Exercise goal: Once the line with "micrograph exhibits a" is found in the entries below, repeat it and each following line exactly, up to and including the line with "power microscopy micrograph". Add no other lines.

Provided material:
++++++++
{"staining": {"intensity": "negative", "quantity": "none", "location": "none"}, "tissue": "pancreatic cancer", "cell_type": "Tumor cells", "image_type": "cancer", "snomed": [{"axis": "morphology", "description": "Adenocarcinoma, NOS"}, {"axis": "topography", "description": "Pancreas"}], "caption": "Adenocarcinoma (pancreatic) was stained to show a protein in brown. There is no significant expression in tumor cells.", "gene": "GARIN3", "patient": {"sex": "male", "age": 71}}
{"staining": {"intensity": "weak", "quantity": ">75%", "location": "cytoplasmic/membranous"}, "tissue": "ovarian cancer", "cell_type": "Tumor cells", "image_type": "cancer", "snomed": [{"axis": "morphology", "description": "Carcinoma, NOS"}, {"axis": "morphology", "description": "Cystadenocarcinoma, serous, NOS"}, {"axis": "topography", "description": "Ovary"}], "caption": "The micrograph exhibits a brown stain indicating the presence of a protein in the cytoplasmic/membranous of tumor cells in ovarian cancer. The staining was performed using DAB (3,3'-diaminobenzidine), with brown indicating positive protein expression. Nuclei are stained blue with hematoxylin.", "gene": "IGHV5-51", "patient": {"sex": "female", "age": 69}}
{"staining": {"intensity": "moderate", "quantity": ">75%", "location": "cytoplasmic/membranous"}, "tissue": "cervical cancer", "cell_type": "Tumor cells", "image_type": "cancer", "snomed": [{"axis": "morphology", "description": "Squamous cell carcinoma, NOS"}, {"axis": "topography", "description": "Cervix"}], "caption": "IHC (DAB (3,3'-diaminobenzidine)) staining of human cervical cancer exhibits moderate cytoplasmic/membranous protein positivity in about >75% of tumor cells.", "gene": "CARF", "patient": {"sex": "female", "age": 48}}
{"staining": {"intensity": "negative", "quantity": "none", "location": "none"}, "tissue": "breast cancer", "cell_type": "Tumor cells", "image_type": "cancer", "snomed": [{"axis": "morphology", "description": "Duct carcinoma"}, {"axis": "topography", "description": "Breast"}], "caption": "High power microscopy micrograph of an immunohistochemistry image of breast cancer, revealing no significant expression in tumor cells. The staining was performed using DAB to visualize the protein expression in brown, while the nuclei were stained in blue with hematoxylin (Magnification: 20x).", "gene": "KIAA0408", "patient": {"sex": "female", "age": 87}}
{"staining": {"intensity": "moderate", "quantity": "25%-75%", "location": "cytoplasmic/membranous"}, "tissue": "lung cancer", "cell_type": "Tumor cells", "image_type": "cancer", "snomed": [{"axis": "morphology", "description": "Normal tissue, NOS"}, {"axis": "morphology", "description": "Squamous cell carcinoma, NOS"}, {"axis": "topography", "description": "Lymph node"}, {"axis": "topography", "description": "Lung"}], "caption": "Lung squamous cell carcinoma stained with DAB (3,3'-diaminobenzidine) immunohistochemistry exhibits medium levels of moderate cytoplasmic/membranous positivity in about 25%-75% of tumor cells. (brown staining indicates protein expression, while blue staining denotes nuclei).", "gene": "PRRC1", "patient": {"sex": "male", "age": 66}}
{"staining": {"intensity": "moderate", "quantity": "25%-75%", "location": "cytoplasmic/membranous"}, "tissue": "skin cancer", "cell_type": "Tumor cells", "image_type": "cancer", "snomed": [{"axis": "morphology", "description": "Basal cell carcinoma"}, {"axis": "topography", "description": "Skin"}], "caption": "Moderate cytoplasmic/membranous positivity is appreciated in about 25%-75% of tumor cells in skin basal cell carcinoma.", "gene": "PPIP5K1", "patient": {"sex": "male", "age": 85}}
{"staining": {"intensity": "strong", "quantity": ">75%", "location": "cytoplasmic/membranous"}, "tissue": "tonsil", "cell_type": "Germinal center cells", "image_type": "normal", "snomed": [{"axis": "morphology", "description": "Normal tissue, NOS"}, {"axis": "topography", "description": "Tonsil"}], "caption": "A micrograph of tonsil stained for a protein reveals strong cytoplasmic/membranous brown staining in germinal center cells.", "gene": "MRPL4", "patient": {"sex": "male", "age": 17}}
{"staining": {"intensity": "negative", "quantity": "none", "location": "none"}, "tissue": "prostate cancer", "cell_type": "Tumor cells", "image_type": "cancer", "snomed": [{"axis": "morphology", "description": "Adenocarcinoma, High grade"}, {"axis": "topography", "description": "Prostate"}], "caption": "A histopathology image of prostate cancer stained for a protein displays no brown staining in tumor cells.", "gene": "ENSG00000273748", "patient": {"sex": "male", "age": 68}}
++++++++
Response below:
{"staining": {"intensity": "weak", "quantity": ">75%", "location": "cytoplasmic/membranous"}, "tissue": "ovarian cancer", "cell_type": "Tumor cells", "image_type": "cancer", "snomed": [{"axis": "morphology", "description": "Carcinoma, NOS"}, {"axis": "morphology", "description": "Cystadenocarcinoma, serous, NOS"}, {"axis": "topography", "description": "Ovary"}], "caption": "The micrograph exhibits a brown stain indicating the presence of a protein in the cytoplasmic/membranous of tumor cells in ovarian cancer. The staining was performed using DAB (3,3'-diaminobenzidine), with brown indicating positive protein expression. Nuclei are stained blue with hematoxylin.", "gene": "IGHV5-51", "patient": {"sex": "female", "age": 69}}
{"staining": {"intensity": "moderate", "quantity": ">75%", "location": "cytoplasmic/membranous"}, "tissue": "cervical cancer", "cell_type": "Tumor cells", "image_type": "cancer", "snomed": [{"axis": "morphology", "description": "Squamous cell carcinoma, NOS"}, {"axis": "topography", "description": "Cervix"}], "caption": "IHC (DAB (3,3'-diaminobenzidine)) staining of human cervical cancer exhibits moderate cytoplasmic/membranous protein positivity in about >75% of tumor cells.", "gene": "CARF", "patient": {"sex": "female", "age": 48}}
{"staining": {"intensity": "negative", "quantity": "none", "location": "none"}, "tissue": "breast cancer", "cell_type": "Tumor cells", "image_type": "cancer", "snomed": [{"axis": "morphology", "description": "Duct carcinoma"}, {"axis": "topography", "description": "Breast"}], "caption": "High power microscopy micrograph of an immunohistochemistry image of breast cancer, revealing no significant expression in tumor cells. The staining was performed using DAB to visualize the protein expression in brown, while the nuclei were stained in blue with hematoxylin (Magnification: 20x).", "gene": "KIAA0408", "patient": {"sex": "female", "age": 87}}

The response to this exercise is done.